§ **WHAT THE EXERCISE ASKS**:
Return, from the data below, each line that contains the word "date".

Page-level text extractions
══════════

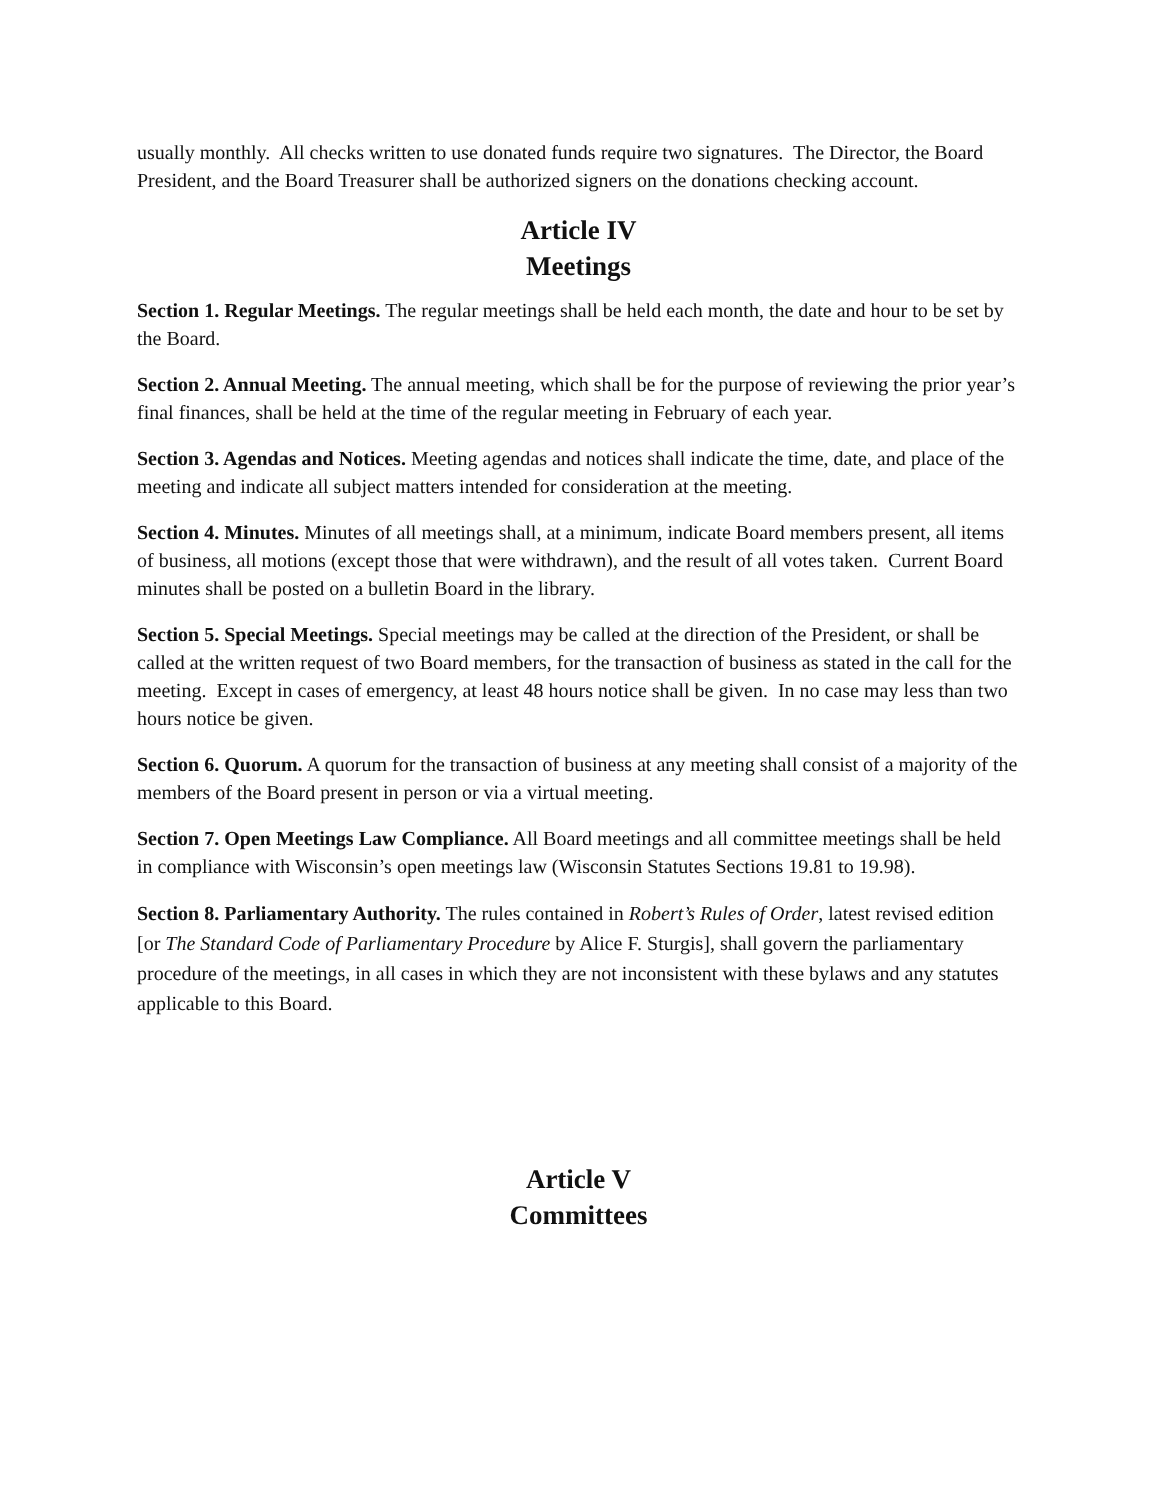usually monthly. All checks written to use donated funds require two signatures. The Director, the Board President, and the Board Treasurer shall be authorized signers on the donations checking account.
Article IV
Meetings
Section 1. Regular Meetings. The regular meetings shall be held each month, the date and hour to be set by the Board.
Section 2. Annual Meeting. The annual meeting, which shall be for the purpose of reviewing the prior year’s final finances, shall be held at the time of the regular meeting in February of each year.
Section 3. Agendas and Notices. Meeting agendas and notices shall indicate the time, date, and place of the meeting and indicate all subject matters intended for consideration at the meeting.
Section 4. Minutes. Minutes of all meetings shall, at a minimum, indicate Board members present, all items of business, all motions (except those that were withdrawn), and the result of all votes taken. Current Board minutes shall be posted on a bulletin Board in the library.
Section 5. Special Meetings. Special meetings may be called at the direction of the President, or shall be called at the written request of two Board members, for the transaction of business as stated in the call for the meeting. Except in cases of emergency, at least 48 hours notice shall be given. In no case may less than two hours notice be given.
Section 6. Quorum. A quorum for the transaction of business at any meeting shall consist of a majority of the members of the Board present in person or via a virtual meeting.
Section 7. Open Meetings Law Compliance. All Board meetings and all committee meetings shall be held in compliance with Wisconsin’s open meetings law (Wisconsin Statutes Sections 19.81 to 19.98).
Section 8. Parliamentary Authority. The rules contained in Robert’s Rules of Order, latest revised edition [or The Standard Code of Parliamentary Procedure by Alice F. Sturgis], shall govern the parliamentary procedure of the meetings, in all cases in which they are not inconsistent with these bylaws and any statutes applicable to this Board.
Article V
Committees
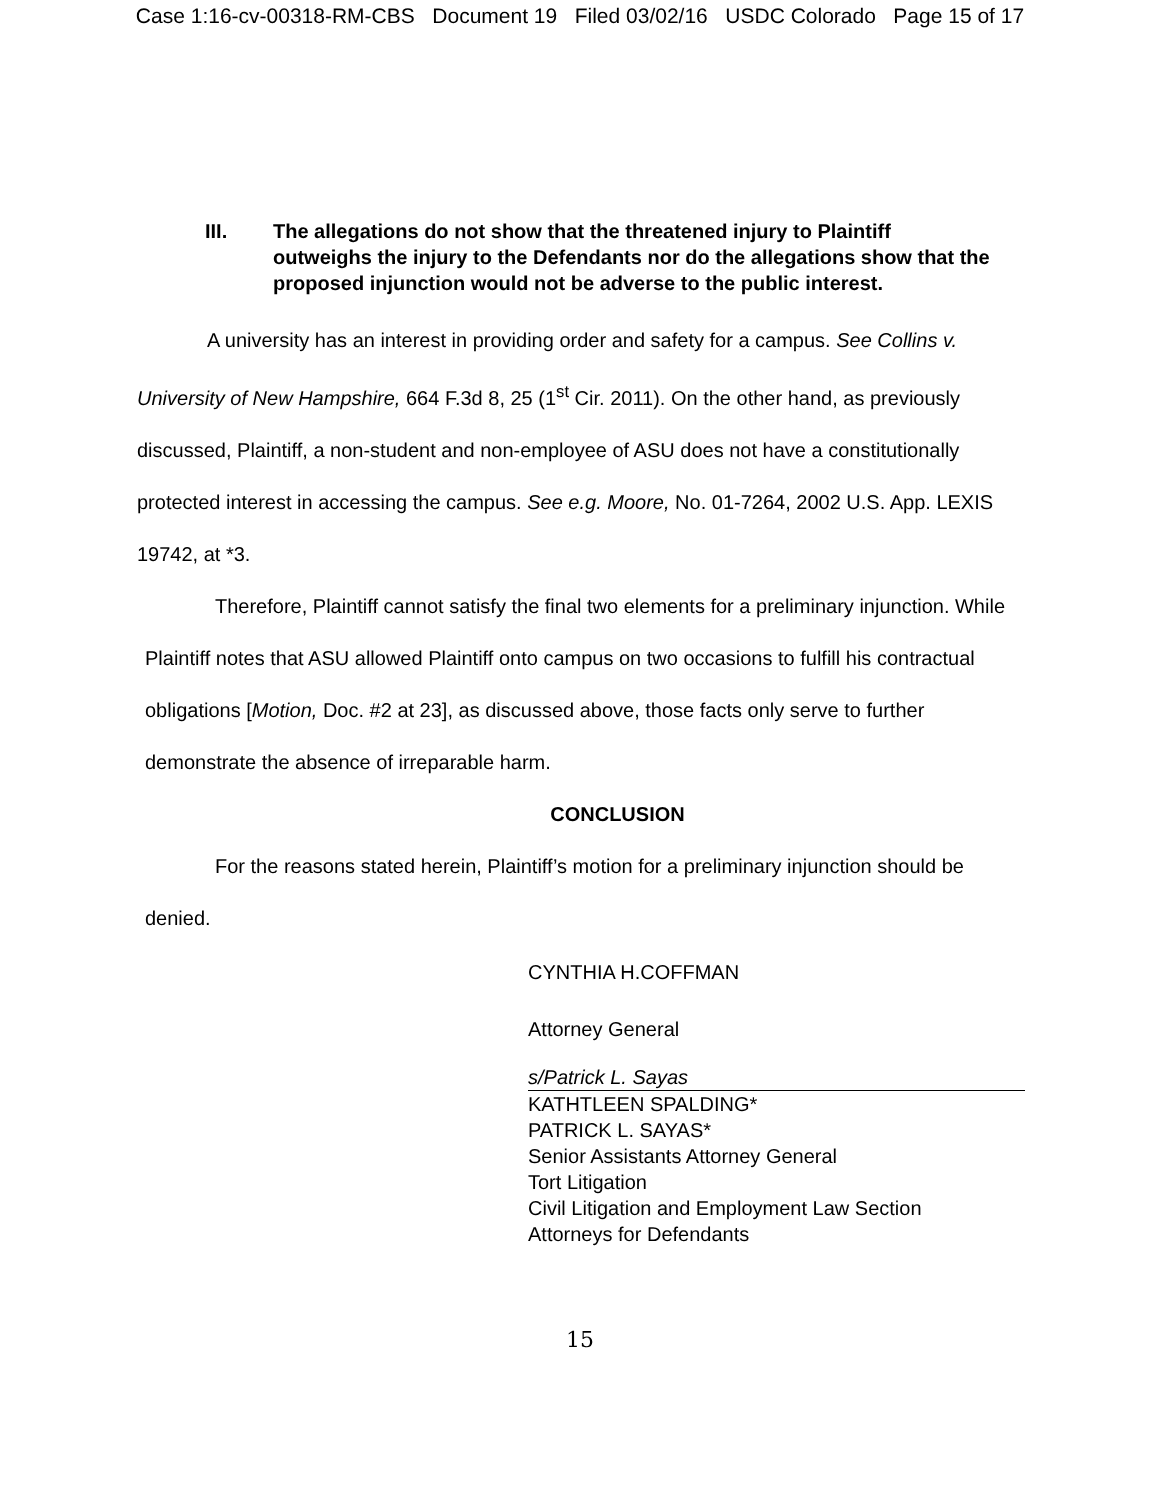Case 1:16-cv-00318-RM-CBS Document 19 Filed 03/02/16 USDC Colorado Page 15 of 17
III. The allegations do not show that the threatened injury to Plaintiff outweighs the injury to the Defendants nor do the allegations show that the proposed injunction would not be adverse to the public interest.
A university has an interest in providing order and safety for a campus. See Collins v. University of New Hampshire, 664 F.3d 8, 25 (1<sup>st</sup> Cir. 2011). On the other hand, as previously discussed, Plaintiff, a non-student and non-employee of ASU does not have a constitutionally protected interest in accessing the campus. See e.g. Moore, No. 01-7264, 2002 U.S. App. LEXIS 19742, at *3.
Therefore, Plaintiff cannot satisfy the final two elements for a preliminary injunction. While Plaintiff notes that ASU allowed Plaintiff onto campus on two occasions to fulfill his contractual obligations [Motion, Doc. #2 at 23], as discussed above, those facts only serve to further demonstrate the absence of irreparable harm.
CONCLUSION
For the reasons stated herein, Plaintiff’s motion for a preliminary injunction should be denied.
CYNTHIA H.COFFMAN
Attorney General
s/Patrick L. Sayas
KATHTLEEN SPALDING*
PATRICK L. SAYAS*
Senior Assistants Attorney General
Tort Litigation
Civil Litigation and Employment Law Section
Attorneys for Defendants
15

══════════

§ **SOLUTION TO THIS PROBLEM**:
Section 1. Regular Meetings. The regular meetings shall be held each month, the date and hour to be set by the Board.
Section 3. Agendas and Notices. Meeting agendas and notices shall indicate the time, date, and place of the meeting and indicate all subject matters intended for consideration at the meeting.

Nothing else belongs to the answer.